PALI Chaos Test: coverage for dynamic KEK generation, KEK rotation, and CMK rotation

XMLWordPrintableJSON

    • Type: Task
    • Resolution: Unresolved
    • Priority: Major - P3
    • None
    • Affects Version/s: None
    • Component/s: None
    • None
    • Server Security
    • Server Security 2026-07-03
    • None
    • None
    • None
    • None
    • None
    • None
    • None

      pali_chaos.js tests SLS infrastructure resilience (log leader kills, seals, zone outages, etc.) with a static KEK. It has no coverage of the encryption key-management layer: fresh dynamic-KEK cluster initialization, eseRotateActiveKEK, and updateESECMKIdentifierList are never exercised under real SLS chaos. This ticket adds pali_chaos_kek.js alongside pali_chaos.js in src/mongo/db/modules/atlas/jstests/pali_chaos/. The new file reuses the full existing infrastructure (chaos_controller, chaos_workload, chaos_metrics, chaos_checks, chaos_report, all event types) and differs from pali_chaos.js in two respects only:

      • the cluster is started with PyKMIP-backed dynamic KEK instead of a static key file, and
      • a rotation driver thread fires KEK and CMK rotations concurrently with the running chaos phase.

      The existing disagg_storage/encryption JS tests cover rotation correctness in isolation; this test covers durability of rotation under the same faults that disaggregated storage faces in production.

      Work Items

      1. Create pali_chaos_kek.js in src/mongo/db/modules/atlas/jstests/pali_chaos/. Imports:
        • All existing pali_chaos modules (chaos_controller, chaos_workload, chaos_metrics, chaos_checks, chaos_report, chaos_config).
        • startPyKMIPServer, killPyKMIPServer, createPyKMIPKey, activatePyKMIPKey
        • SLSMinimalThreeCellTest and constants from sls_minimal_three_cell_test.js (same topology as pali_chaos.js, including the second log-server set for cross-zone seals).
      2. Start PyKMIP before cluster initialization. Create and activate a KMIP key. Record the UUID.

§ **Dataset content**:

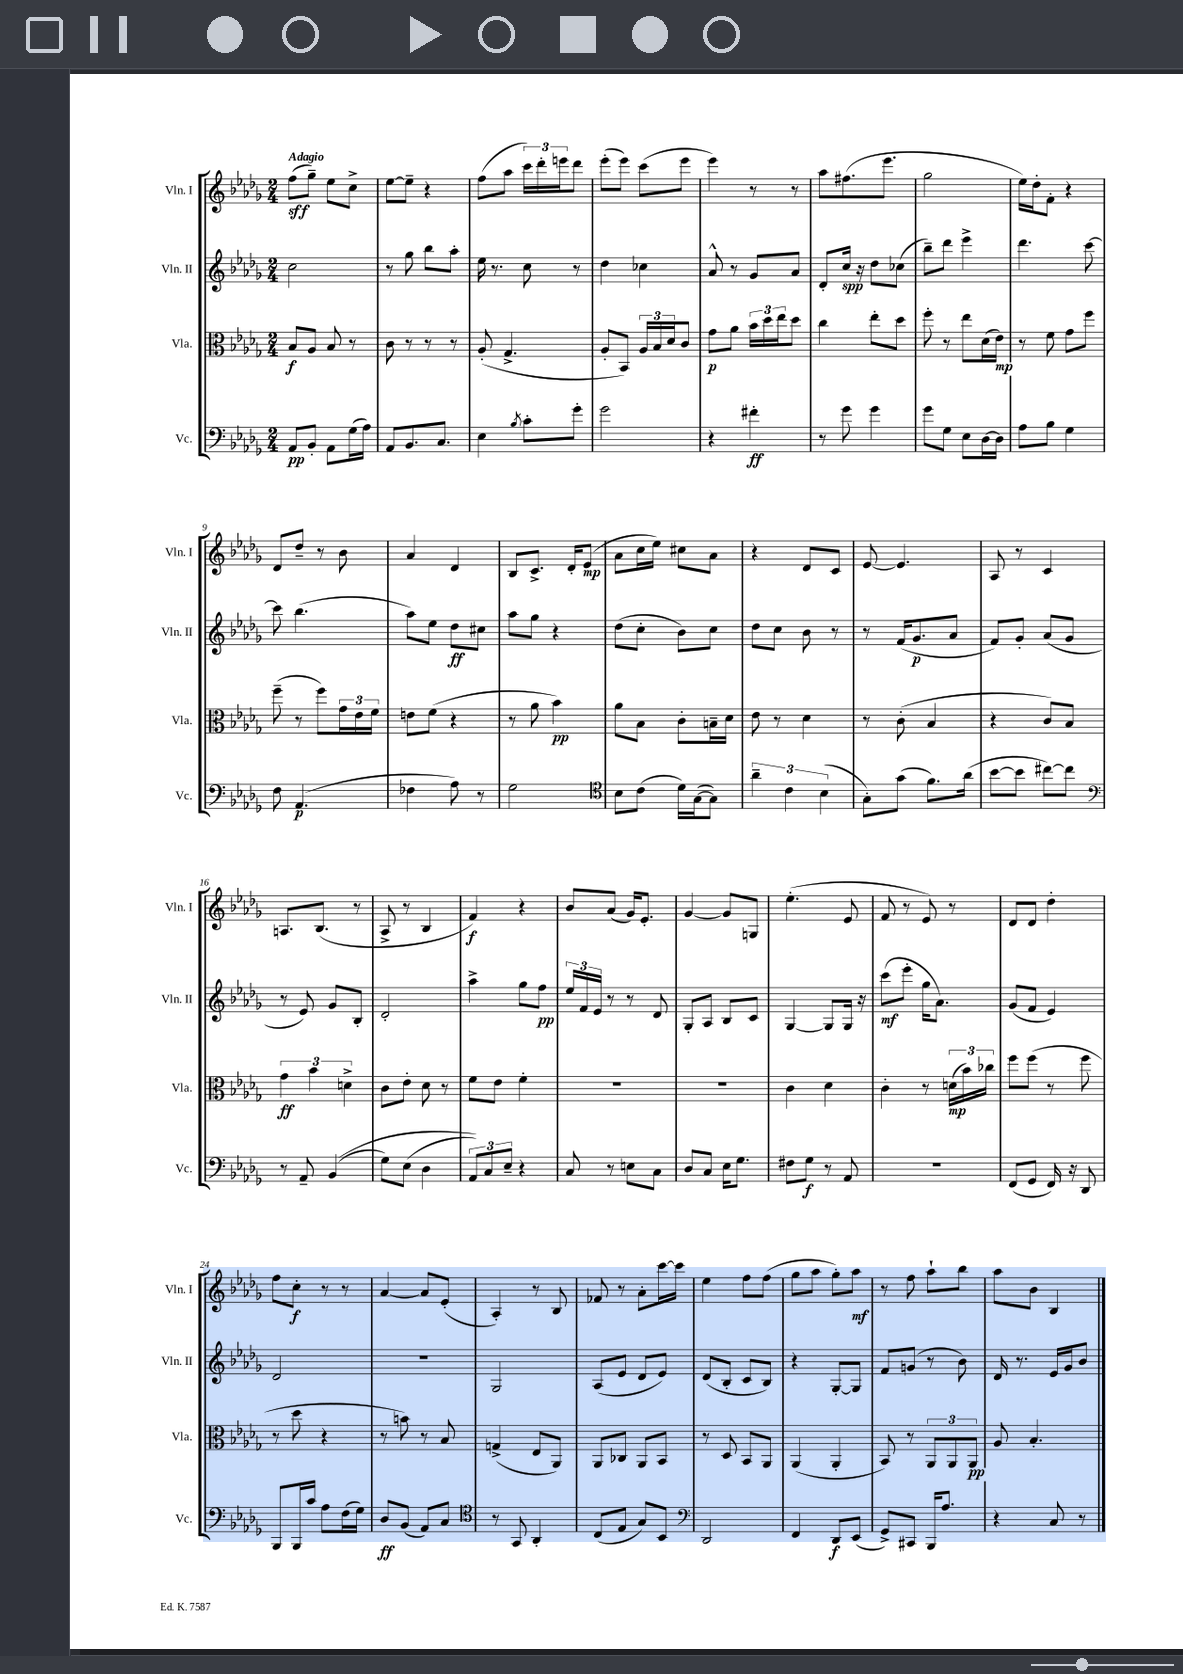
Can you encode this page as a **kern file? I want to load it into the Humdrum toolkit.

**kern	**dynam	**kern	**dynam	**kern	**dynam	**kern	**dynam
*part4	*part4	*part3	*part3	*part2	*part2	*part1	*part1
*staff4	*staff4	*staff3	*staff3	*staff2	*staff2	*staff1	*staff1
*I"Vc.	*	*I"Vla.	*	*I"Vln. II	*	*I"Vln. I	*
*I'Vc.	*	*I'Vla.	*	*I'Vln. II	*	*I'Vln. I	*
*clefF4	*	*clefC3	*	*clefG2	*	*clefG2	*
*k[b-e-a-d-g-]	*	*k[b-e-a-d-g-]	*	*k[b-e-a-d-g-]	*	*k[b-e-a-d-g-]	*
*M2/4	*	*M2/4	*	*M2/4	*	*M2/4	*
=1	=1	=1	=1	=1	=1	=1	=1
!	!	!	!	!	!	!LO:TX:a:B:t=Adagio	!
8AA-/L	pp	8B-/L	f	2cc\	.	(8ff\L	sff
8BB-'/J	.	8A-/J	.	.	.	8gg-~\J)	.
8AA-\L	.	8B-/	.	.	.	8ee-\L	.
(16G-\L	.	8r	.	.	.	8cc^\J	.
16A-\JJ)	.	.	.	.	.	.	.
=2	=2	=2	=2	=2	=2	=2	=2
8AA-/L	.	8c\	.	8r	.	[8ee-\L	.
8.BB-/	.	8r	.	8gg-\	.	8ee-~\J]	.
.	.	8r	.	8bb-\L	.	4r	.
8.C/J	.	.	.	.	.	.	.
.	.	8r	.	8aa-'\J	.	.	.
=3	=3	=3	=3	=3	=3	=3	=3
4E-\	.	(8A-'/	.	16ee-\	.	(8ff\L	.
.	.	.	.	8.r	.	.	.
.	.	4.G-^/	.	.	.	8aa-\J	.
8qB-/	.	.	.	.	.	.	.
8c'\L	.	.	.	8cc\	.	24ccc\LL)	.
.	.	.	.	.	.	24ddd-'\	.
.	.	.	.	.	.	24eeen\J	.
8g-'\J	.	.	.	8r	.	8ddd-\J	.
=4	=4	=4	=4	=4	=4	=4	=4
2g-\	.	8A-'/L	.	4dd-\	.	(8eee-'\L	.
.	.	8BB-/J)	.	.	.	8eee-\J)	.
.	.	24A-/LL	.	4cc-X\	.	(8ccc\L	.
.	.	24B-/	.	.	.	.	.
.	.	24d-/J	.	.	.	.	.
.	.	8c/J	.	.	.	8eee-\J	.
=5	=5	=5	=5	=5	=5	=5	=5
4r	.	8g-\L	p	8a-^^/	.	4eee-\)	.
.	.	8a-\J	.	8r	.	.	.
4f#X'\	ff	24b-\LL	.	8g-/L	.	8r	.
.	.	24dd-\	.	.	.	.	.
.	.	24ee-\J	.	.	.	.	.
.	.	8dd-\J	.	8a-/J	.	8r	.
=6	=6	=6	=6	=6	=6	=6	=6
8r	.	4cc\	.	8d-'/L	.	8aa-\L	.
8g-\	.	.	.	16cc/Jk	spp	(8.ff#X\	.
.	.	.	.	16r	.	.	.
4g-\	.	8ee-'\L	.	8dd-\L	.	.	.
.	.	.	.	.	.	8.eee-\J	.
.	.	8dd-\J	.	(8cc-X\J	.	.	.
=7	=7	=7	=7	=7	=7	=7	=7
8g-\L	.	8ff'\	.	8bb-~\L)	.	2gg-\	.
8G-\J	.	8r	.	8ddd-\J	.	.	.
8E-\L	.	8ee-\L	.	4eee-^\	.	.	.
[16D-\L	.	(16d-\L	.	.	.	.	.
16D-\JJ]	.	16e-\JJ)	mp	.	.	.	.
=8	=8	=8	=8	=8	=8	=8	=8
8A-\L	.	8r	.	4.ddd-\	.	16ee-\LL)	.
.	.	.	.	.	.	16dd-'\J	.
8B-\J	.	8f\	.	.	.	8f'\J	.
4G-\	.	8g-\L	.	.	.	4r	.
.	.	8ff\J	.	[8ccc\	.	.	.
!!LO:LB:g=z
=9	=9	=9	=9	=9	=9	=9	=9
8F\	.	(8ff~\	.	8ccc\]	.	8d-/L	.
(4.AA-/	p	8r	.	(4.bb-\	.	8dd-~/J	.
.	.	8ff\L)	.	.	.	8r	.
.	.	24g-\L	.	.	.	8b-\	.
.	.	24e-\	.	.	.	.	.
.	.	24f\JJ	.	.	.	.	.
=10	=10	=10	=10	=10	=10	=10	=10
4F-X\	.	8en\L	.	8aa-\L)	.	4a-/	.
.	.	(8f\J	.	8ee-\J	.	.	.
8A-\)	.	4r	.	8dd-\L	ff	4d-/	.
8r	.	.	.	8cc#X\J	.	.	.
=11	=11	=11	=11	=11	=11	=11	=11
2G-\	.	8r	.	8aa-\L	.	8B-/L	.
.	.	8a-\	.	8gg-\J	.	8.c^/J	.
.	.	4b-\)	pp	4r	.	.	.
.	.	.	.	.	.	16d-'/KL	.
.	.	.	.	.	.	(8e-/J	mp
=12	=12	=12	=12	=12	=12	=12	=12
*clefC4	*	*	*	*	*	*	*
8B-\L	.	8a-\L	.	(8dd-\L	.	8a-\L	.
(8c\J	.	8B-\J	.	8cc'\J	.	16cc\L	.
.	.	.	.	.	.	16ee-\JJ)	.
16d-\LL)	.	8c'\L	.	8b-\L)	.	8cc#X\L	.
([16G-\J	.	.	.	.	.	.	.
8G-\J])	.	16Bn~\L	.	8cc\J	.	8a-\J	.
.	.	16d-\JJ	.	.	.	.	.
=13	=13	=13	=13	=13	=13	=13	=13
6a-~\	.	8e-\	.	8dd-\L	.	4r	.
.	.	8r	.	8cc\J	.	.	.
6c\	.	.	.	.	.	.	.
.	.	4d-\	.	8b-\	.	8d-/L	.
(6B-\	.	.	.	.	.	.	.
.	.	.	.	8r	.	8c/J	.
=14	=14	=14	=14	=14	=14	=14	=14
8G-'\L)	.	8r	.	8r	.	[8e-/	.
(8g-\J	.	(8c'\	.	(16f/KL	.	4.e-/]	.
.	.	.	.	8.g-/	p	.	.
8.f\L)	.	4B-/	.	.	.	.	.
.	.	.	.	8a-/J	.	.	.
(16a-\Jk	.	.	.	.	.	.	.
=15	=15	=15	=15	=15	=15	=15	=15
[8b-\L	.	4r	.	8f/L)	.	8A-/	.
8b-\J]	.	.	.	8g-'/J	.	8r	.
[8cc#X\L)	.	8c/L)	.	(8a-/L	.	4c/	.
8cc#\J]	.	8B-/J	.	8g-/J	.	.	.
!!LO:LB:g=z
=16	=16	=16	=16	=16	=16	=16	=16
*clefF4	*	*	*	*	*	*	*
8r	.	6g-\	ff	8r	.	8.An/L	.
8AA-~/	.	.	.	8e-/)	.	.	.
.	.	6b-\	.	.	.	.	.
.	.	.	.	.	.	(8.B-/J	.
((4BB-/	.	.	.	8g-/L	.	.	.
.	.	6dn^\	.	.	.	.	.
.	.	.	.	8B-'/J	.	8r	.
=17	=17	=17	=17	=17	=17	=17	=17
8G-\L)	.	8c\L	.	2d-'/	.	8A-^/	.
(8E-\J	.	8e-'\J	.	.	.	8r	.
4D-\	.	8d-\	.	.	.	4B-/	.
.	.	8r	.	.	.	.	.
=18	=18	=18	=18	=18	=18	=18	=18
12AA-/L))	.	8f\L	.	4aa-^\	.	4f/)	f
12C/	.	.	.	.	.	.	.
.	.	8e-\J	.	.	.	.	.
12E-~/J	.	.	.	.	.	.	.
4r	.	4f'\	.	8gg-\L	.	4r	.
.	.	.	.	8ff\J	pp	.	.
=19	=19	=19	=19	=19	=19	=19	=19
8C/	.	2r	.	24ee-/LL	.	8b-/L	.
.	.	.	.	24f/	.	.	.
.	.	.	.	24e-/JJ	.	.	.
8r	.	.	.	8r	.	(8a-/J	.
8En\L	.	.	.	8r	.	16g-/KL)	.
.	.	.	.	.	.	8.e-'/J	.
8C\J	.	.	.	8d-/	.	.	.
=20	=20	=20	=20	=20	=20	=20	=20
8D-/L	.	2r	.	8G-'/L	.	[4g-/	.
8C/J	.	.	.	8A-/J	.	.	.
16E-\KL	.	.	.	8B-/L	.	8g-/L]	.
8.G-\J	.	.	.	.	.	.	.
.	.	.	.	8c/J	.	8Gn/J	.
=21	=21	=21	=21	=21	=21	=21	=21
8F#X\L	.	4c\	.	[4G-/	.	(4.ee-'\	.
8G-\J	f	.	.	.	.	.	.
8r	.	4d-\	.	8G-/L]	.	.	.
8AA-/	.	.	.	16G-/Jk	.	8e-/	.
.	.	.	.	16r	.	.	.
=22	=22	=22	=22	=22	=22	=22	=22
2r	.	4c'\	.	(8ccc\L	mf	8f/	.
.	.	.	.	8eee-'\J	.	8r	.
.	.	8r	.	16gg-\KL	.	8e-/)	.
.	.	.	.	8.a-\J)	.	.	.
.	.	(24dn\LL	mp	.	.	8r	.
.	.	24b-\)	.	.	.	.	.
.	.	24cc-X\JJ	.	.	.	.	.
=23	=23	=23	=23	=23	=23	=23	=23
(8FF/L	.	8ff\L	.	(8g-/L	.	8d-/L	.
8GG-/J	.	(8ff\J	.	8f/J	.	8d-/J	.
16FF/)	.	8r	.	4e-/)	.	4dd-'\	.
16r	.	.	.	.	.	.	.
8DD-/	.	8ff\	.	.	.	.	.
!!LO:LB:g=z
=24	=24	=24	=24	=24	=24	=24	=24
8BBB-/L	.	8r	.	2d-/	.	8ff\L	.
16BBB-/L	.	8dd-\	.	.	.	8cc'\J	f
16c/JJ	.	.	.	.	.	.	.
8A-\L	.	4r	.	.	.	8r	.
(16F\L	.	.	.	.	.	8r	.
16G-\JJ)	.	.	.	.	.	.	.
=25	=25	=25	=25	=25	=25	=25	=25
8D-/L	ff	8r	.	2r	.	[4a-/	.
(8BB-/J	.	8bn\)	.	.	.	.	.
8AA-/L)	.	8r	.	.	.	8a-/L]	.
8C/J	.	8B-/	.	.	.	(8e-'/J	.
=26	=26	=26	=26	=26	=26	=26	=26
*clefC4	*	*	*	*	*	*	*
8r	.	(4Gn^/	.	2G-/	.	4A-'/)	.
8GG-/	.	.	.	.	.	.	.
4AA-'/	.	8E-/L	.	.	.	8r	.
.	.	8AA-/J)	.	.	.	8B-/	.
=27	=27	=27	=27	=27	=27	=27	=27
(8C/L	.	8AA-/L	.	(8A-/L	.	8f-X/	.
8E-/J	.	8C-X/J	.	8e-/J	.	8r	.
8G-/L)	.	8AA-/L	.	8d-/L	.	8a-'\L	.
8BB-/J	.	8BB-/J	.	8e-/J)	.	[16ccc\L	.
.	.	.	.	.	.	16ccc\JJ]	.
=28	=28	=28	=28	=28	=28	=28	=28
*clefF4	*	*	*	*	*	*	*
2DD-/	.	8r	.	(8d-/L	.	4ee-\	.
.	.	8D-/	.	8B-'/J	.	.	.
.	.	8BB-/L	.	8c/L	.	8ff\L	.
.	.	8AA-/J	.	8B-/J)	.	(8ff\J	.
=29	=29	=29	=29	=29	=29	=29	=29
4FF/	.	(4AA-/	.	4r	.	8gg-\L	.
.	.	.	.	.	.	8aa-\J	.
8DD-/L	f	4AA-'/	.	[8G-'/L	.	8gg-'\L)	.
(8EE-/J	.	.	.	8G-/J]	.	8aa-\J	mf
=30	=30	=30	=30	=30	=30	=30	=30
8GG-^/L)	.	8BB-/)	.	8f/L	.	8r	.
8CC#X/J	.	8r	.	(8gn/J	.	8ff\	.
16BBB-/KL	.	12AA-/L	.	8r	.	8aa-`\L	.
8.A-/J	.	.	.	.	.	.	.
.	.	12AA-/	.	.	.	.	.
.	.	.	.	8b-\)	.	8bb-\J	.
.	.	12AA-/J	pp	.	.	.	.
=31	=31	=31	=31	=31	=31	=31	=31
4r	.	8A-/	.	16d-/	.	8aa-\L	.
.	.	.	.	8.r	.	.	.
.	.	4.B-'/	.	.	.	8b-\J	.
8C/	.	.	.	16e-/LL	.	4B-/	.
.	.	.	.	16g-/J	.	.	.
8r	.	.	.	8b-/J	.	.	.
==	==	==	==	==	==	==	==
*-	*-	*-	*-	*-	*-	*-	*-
==
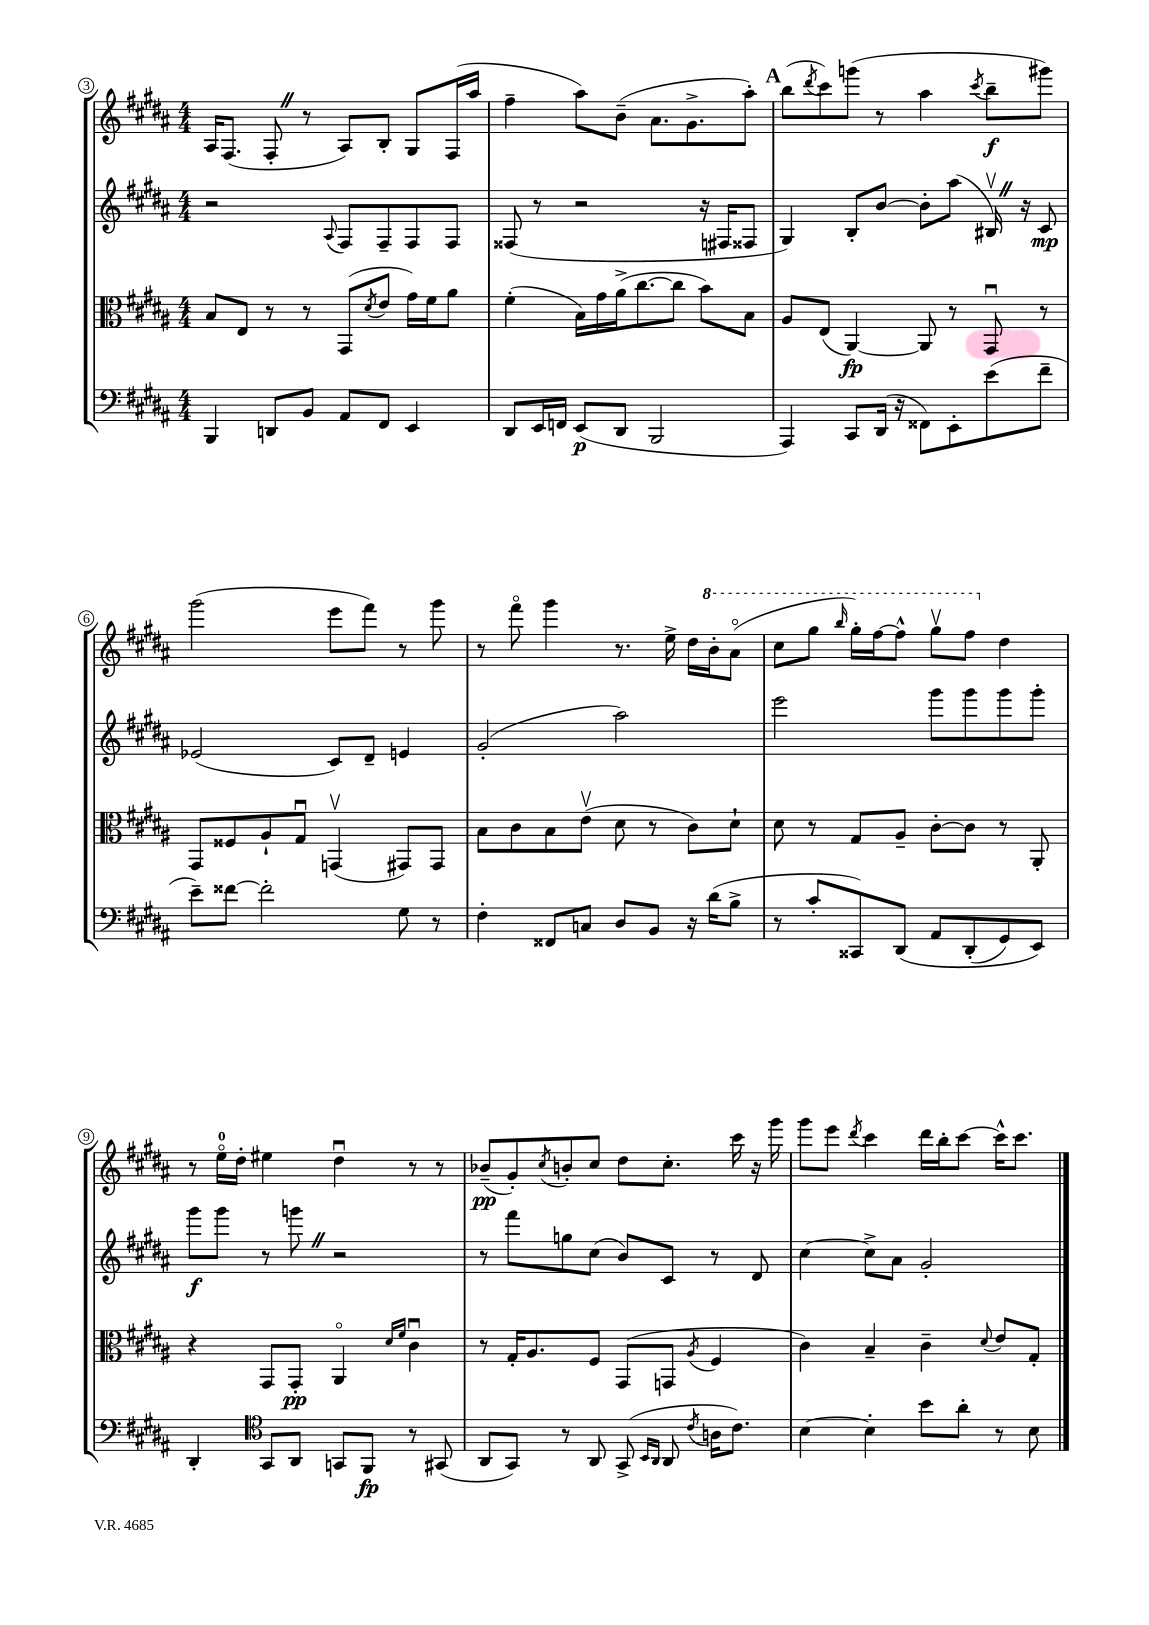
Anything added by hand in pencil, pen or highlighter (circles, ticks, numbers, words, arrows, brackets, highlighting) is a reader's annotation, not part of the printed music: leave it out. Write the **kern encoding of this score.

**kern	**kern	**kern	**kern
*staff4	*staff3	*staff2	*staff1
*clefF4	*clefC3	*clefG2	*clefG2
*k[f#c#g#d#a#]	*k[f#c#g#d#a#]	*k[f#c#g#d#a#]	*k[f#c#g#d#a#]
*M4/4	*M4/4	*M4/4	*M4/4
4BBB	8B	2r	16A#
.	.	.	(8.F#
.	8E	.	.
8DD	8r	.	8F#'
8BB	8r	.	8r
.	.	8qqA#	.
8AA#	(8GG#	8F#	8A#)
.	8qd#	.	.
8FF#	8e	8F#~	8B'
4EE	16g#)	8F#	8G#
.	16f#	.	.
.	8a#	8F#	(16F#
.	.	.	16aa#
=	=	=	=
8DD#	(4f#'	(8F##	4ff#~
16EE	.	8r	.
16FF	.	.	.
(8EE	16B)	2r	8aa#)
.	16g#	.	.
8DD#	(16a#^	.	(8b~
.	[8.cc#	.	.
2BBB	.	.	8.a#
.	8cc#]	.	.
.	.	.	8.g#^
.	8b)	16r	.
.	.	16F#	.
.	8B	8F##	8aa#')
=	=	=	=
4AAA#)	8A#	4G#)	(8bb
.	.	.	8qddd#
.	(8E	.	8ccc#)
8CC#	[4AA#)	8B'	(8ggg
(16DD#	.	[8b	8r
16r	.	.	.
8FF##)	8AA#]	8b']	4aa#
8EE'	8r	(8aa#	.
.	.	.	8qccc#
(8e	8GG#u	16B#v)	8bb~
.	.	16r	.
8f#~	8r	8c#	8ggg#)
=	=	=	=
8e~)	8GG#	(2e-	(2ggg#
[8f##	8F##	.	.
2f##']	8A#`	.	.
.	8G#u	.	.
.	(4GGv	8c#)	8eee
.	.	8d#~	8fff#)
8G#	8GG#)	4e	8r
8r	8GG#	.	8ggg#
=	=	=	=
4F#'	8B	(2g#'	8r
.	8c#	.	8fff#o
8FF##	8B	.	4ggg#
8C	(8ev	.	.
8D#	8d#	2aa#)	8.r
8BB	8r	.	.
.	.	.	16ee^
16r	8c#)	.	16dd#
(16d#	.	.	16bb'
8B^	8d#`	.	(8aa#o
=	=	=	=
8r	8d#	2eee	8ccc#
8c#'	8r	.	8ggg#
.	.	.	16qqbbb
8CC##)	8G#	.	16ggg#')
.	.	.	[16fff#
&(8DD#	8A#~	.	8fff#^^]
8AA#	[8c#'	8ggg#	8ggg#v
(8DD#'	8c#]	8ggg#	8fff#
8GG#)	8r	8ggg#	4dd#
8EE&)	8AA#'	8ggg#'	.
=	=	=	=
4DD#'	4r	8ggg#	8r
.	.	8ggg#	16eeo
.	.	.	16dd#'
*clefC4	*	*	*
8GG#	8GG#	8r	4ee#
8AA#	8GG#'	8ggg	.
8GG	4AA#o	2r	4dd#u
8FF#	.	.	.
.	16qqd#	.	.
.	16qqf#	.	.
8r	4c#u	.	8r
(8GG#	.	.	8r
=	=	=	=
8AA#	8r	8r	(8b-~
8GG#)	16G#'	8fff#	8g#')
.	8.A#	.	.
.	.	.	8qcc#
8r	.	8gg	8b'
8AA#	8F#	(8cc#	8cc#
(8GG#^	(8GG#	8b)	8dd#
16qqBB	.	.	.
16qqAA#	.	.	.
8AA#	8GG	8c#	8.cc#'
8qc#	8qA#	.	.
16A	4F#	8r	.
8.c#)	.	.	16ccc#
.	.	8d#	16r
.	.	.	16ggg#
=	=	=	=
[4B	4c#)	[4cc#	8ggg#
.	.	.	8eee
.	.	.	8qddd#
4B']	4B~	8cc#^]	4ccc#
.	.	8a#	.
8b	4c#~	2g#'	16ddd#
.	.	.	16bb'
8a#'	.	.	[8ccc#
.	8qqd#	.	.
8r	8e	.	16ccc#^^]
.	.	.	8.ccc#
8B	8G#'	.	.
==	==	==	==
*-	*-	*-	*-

§ **Goals**:
1 > Reproduce word for word the stretch of the PALI chaos test ticket from "The existing disagg_storage/encryption" through "for cross-zone seals).".
2 > According to the PALI chaos test ticket, what does the rotation driver thread fire, and when?
3 > Continue the PALI chaos test ticket from its last line.

§ **Responses for each task**:
1 >
The existing disagg_storage/encryption JS tests cover rotation correctness in isolation; this test covers durability of rotation under the same faults that disaggregated storage faces in production.

      Work Items

      1. Create pali_chaos_kek.js in src/mongo/db/modules/atlas/jstests/pali_chaos/. Imports:
        • All existing pali_chaos modules (chaos_controller, chaos_workload, chaos_metrics, chaos_checks, chaos_report, chaos_config).
        • startPyKMIPServer, killPyKMIPServer, createPyKMIPKey, activatePyKMIPKey
        • SLSMinimalThreeCellTest and constants from sls_minimal_three_cell_test.js (same topology as pali_chaos.js, including the second log-server set for cross-zone seals).

2 > It fires KEK and CMK rotations concurrently with the running chaos phase.

3 >
      3. Replace the encryptionKeyFilePath field in disaggConfig with KMIP mongod options (kmipPort, kmipServerName, kmipServerCAFile, kmipClientCertificateFile) and include initialDisaggESECMKIdentifierList as a setParameter. Mirror the patterns in SLSEncryptionTest.makeKmipMongodOptions() and makeStandardSetParameters(). Also set featureFlagKEKPushMode: true and featureFlagCMKRotation: true in setParameters so both rotation paths are exercised. Apply the same KMIP options to the standby mongod.
      4. Create a rotation driver thread (chaosRotationDriverFn) that runs concurrently with the chaos phase (from warmup start to stopLatch). The driver loop:
        • Sleep a random interval (rotationIntervalMinMs to rotationIntervalMaxMs, suggested defaults: 20 000 ms and 60 000 ms, exported from chaos_config.js).
        • Attempt eseRotateActiveKEK on the current primary. Tolerate transient errors (NotWritablePrimary, ConflictingOperationInProgress, NetworkError, etc.) and retry on the next interval; do not fail the run on a single failed attempt.
        • If the command succeeded, poll getESERotateActiveKEKStatus until the rotation reaches a terminal status (completed or failure) or the stopLatch is counted down, whichever comes first. Record the outcome (completed count, failure count) for post-chaos reporting.
        • After each KEK rotation attempt (successful or not), attempt updateESECMKIdentifierList with a two-entry CMK list (the original UUID plus a second key created at startup). Apply the same transient-error tolerance as the second step. Poll getESECMKIdentifierListStatus until terminal or stopLatch fires.
      5. The driver must track the primary port itself (re-discover via hello after failover) rather than relying on a fixed port, consistent with how the workload workers handle failover.
      6. Collect and join the rotation driver thread after the chaos phase ends (same pattern as the workload threads and lagThread). Surface KEK rotation counts (completed/failure/attempted) and CMK rotation counts in the PALI report by adding them to verdict.summary and printing them via printReport.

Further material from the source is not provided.